The liver is unique in that it has dual blood supply from both the portal vein and the hepatic artery; in total the liver receives 25% of cardiac output. The portal vein is derived from the confluence of the superior mesenteric vein, inferior mesenteric vein, and splenic vein. The hepatic artery is a branch from the celiac trunk off of the descending aorta.

Under normal conditions:

– Portal vein = 70% total hepatic blood flow, 50% hepatic O2 supply

– Hepatic artery = 30% total hepatic blood flow, 50% hepatic O2 supply

Portal vein flow depends directly on systemic blood pressure and cardiac output. If portal blood flow is reduced by 50% or greater, the hepatic artery dilates. This compensatory response is called the hepatic arterial buffer response and is mediated by adenosine; it is stimulated by acidosis, hypoxemia, and hypercarbia.

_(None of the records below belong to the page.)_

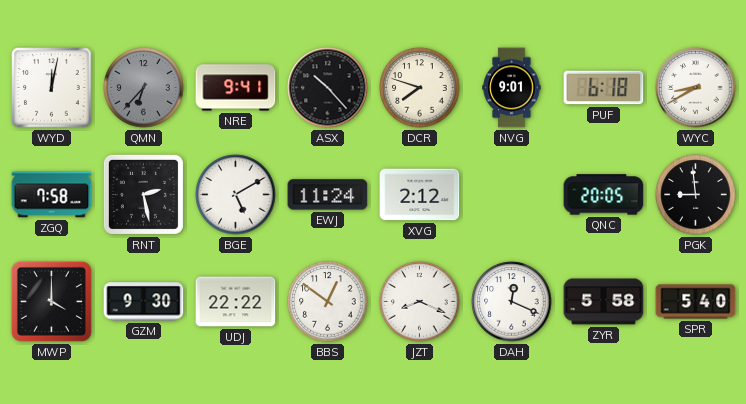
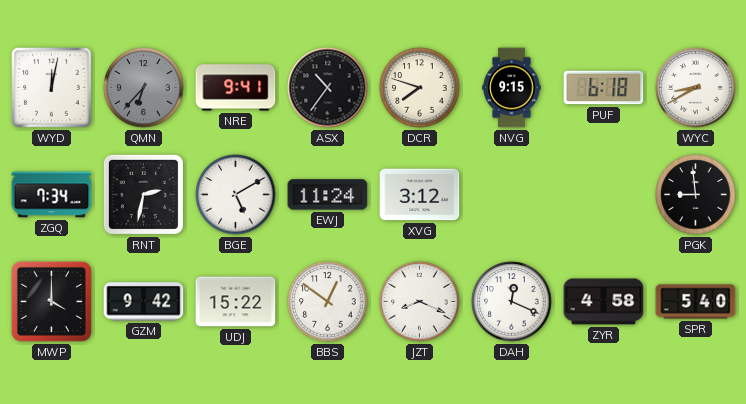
ASX: 10:23 -> 10:36
NVG: 9:01 -> 9:15
ZGQ: 7:58 -> 7:34
RNT: 2:28 -> 2:32
XVG: 2:12 -> 3:12
QNC: 20:05 -> none
GZM: 9:30 -> 9:42
UDJ: 22:22 -> 15:22
ZYR: 5:58 -> 4:58
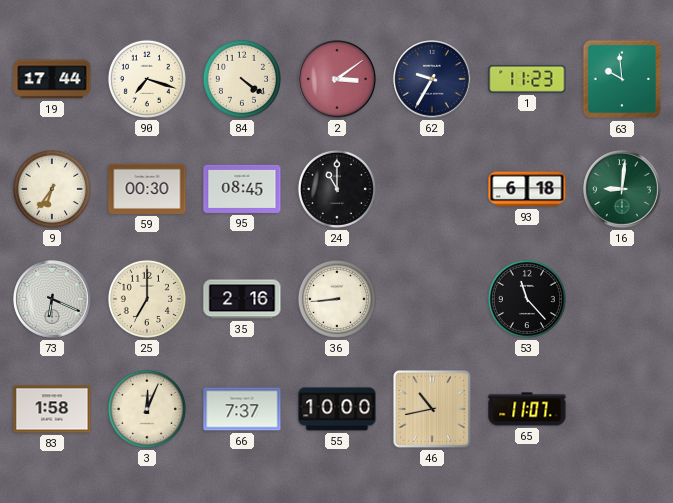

Hepatic blood flow is determined DIRECTLY by hepatic perfusion pressure (HPP) and INDIRECTLY by splanchnic vascular resistance (innervated by the sympathetic nervous system).

↑hepatic blood flow = ↑HPP or ↓splanchnic vascular resistance

↓hepatic blood flow = ↓HPP or ↑splanchnic vascular resistance

Hepatic perfusion pressure is DIRECTLY related to mean arterial pressure (MAP) and portal vein pressure, and INDIRECTLY related to hepatic vein pressure. Importantly, hepatic vein pressure is increased with positive pressure ventilation, CHF (particularly right heart failure), and volume overload (anything that increases CVP). Splanchnic vascular resistance is increased – and therefore hepatic blood flow is decreased – with: pain, arterial hypoxemia, and surgical stress.